Bai Tian, Chanda Ashis Kumar, Egleston Brian L, Vucetic Slobodan
Department of Computer and Information Sciences, Temple University, Philadelphia, PA 19122, USA.
Fox Chase Cancer Center, Philadelphia, PA 19111, USA.
Proceedings (IEEE Int Conf Bioinformatics Biomed). 2017 Nov;2017:764-769. doi: 10.1109/BIBM.2017.8217752. Epub 2017 Dec 18.
There has been an increasing interest in learning low-dimensional vector representations of medical concepts from electronic health records (EHRs). While EHRs contain structured data such as diagnostic codes and laboratory tests, they also contain unstructured clinical notes, which provide more nuanced details on a patient's health status. In this work, we propose a method that jointly learns medical concept and word representations. In particular, we focus on capturing the relationship between medical codes and words by using a novel learning scheme for word2vec model. Our method exploits relationships between different parts of EHRs in the same visit and embeds both codes and words in the same continuous vector space. In the end, we are able to derive clusters which reflect distinct disease and treatment patterns. In our experiments, we qualitatively show how our methods of grouping words for given diagnostic codes compares with a topic modeling approach. We also test how well our representations can be used to predict disease patterns of the next visit. The results show that our approach outperforms several common methods.

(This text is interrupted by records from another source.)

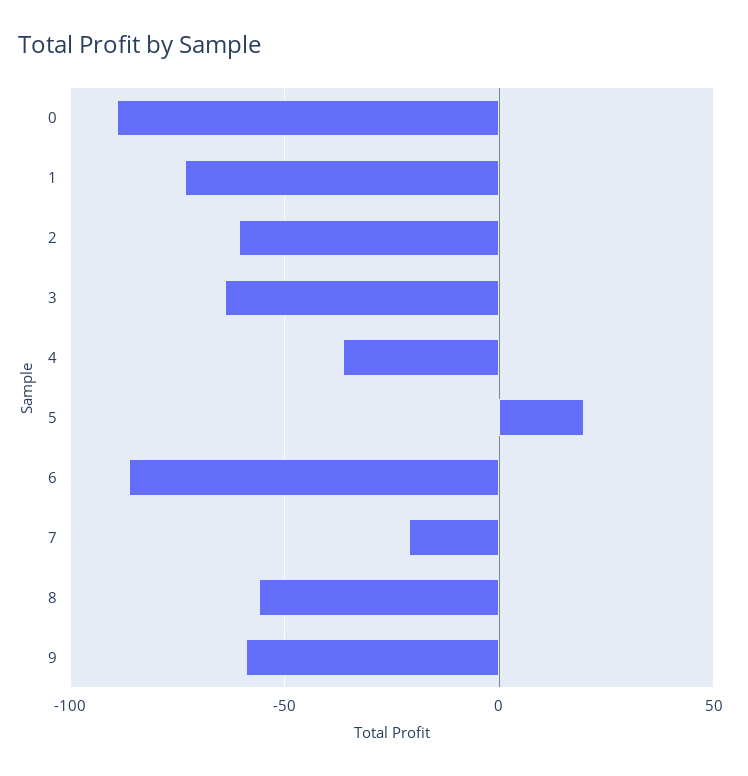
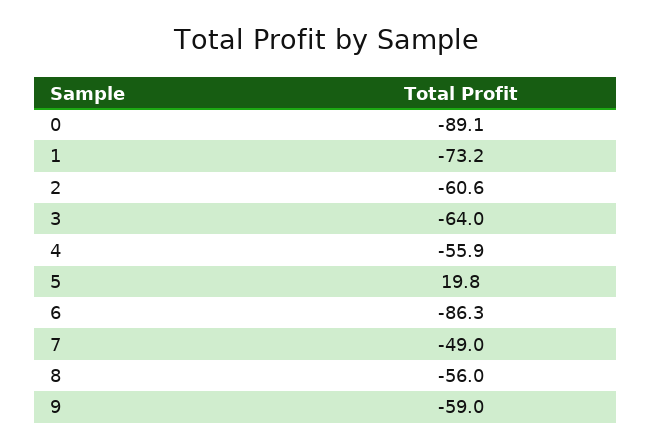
4: -35 -> -55.9
7: -20 -> -49

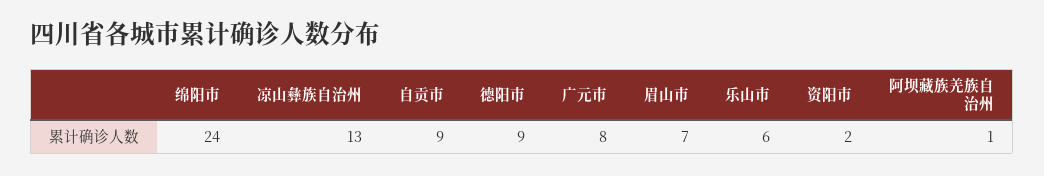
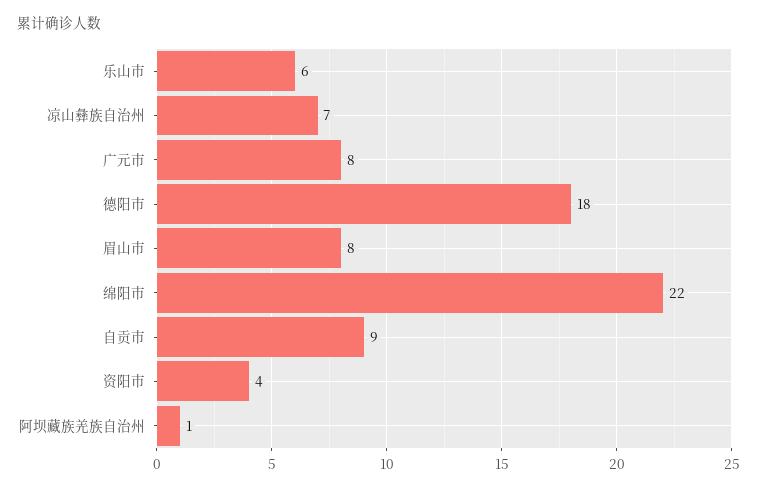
绵阳市: 24 -> 22
凉山彝族自治州: 13 -> 7
德阳市: 9 -> 18
眉山市: 7 -> 8
资阳市: 2 -> 4

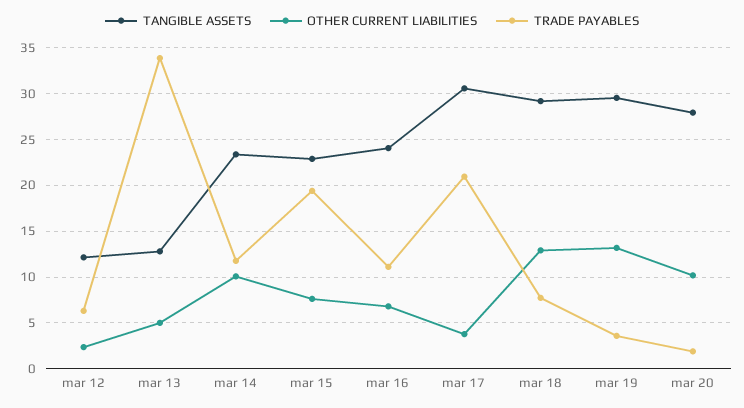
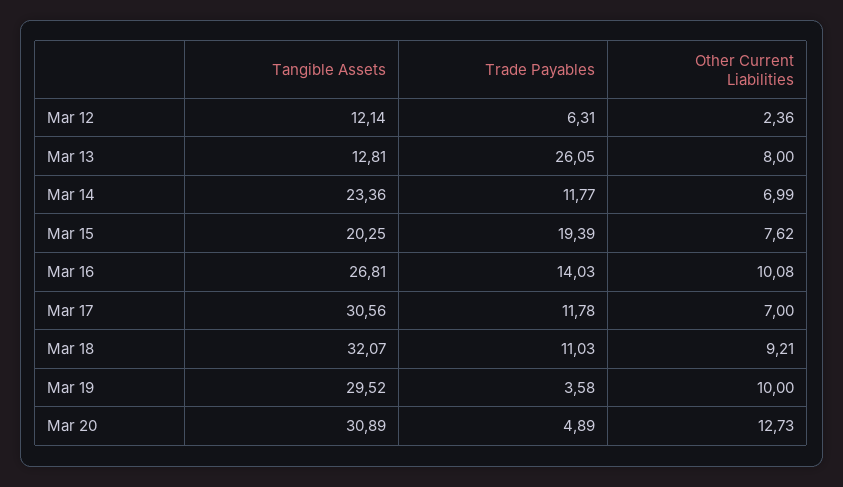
OTHER CURRENT LIABILITIES, mar 13: 5 -> 8
TRADE PAYABLES, mar 13: 34 -> 26.05
OTHER CURRENT LIABILITIES, mar 14: 10 -> 6.99
TANGIBLE ASSETS, mar 15: 23 -> 20.25
TANGIBLE ASSETS, mar 16: 24 -> 26.81
OTHER CURRENT LIABILITIES, mar 16: 7 -> 10.08
TRADE PAYABLES, mar 16: 11 -> 14.03
OTHER CURRENT LIABILITIES, mar 17: 4 -> 7
TRADE PAYABLES, mar 17: 21 -> 11.78
TANGIBLE ASSETS, mar 18: 29 -> 32.07
OTHER CURRENT LIABILITIES, mar 18: 13 -> 9.21
TRADE PAYABLES, mar 18: 8 -> 11.03
OTHER CURRENT LIABILITIES, mar 19: 13 -> 10
TANGIBLE ASSETS, mar 20: 28 -> 30.89
OTHER CURRENT LIABILITIES, mar 20: 10 -> 12.73
TRADE PAYABLES, mar 20: 2 -> 4.89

从电子健康记录(EHR)中学习医学概念的低维向量表示越来越受到关注。虽然EHR包含诊断代码和实验室检查等结构化数据,但它们也包含非结构化的临床记录,这些记录提供了关于患者健康状况更细微的细节。在这项工作中,我们提出了一种联合学习医学概念和单词表示的方法。具体来说,我们通过对word2vec模型使用一种新颖的学习方案来专注于捕捉医学代码和单词之间的关系。我们的方法利用同一次就诊中EHR不同部分之间的关系,并将代码和单词嵌入到同一个连续向量空间中。最后,我们能够得出反映不同疾病和治疗模式的聚类。在我们的实验中,我们定性地展示了我们为给定诊断代码分组单词的方法与主题建模方法相比如何。我们还测试了我们的表示在预测下次就诊的疾病模式方面的效果如何。结果表明,我们的方法优于几种常用方法。